No trecho sobre o livro Blackwater, liste todos os tipos de relações que compõem a teia que fez de Erik Prince o proprietário do maior contingente militar particular da história moderna.

### Trecho do documento ###

O livro “Blackwater” mostra quem são os homens que têm licença para matar no Iraque e não podem ser processados e explica qual as suas ligações com o governo dos EUA


GUSTAVO BRIGATTI - Zero Hora

Mercenários são, por definição, soldados de aluguel. Gente que luta por uma causa que não a sua em troca de remuneração. Sem ideologia, moral ou regras. E existem desde que existem as guerras, antes mesmo da concepção moderna de dinheiro. Mas nunca foram tão importantes e fortes como agora, a ponto de redefinirem a maneira como as próprias guerras acontecem. E ainda ameaçar a noção de democracia dos EUA.

Quem faz o alerta é o jornalista Jeremy Scahill, autor de Blackwater - A Ascensão do Exército Mercenário mais Poderoso do Mundo (Companhia das Letras, 552 páginas, R$ 52). O extenso e meticuloso trabalho do norte-americano desconstrói a teia de relações políticas, familiares, militares e principalmente religiosas que fez de Erik Prince, o jovem herdeiro de um império de bugigangas para automóveis, o proprietário do maior contingente militar particular da história moderna.

### Informações fornecidas ###

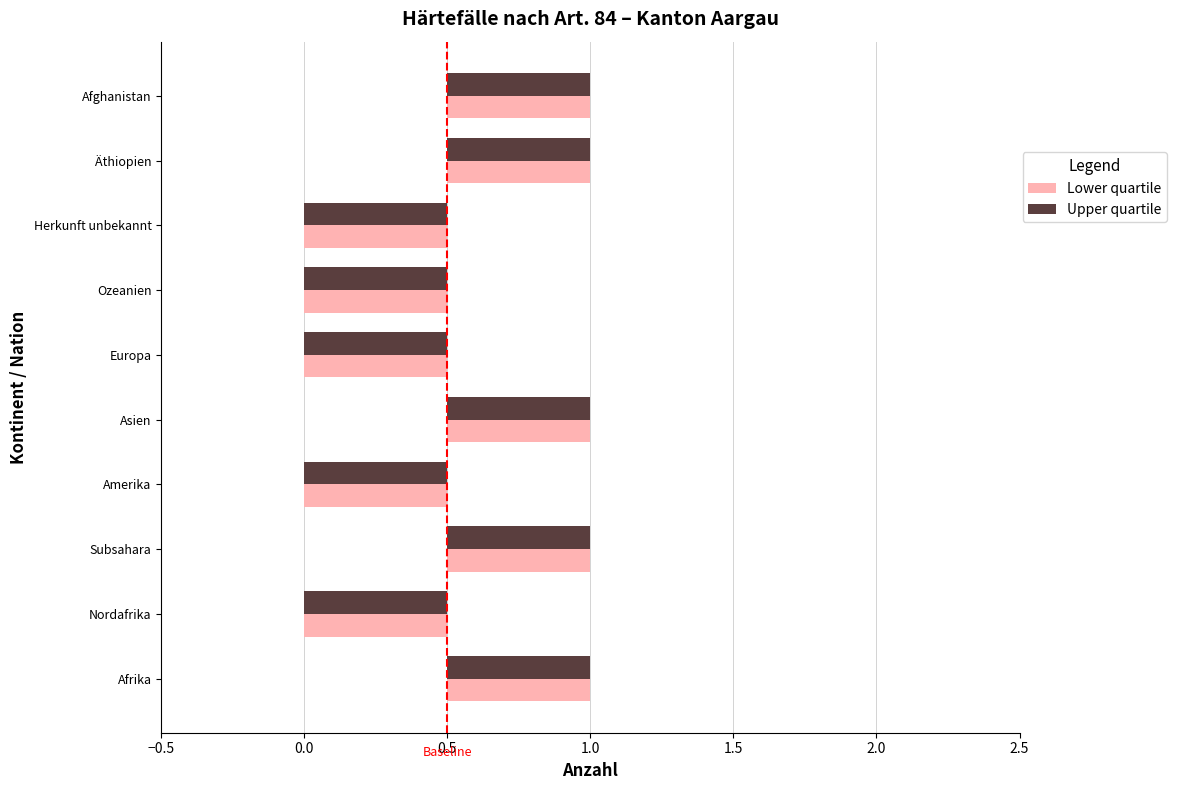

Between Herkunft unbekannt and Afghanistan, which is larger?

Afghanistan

###
### Informações fornecidas ###

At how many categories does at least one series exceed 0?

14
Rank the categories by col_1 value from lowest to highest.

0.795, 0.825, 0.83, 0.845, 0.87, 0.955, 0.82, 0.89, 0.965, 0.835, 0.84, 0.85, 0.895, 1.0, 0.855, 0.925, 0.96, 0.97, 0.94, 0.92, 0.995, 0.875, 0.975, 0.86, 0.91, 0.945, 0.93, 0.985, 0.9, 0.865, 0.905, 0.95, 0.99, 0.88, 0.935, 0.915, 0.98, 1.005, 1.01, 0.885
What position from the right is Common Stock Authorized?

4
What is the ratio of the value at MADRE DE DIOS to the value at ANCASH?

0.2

###
### Informações fornecidas ###

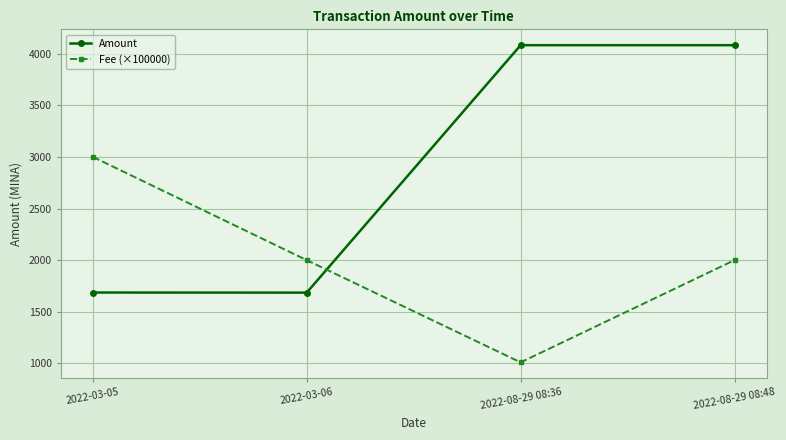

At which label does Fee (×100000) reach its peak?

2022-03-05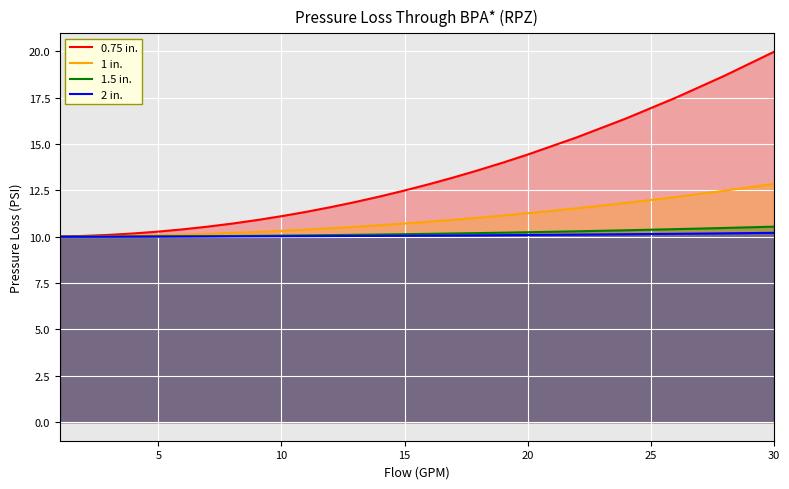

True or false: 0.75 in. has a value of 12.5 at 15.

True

###

» Solução do problema
As relações são políticas, familiares, militares e, principalmente, religiosas.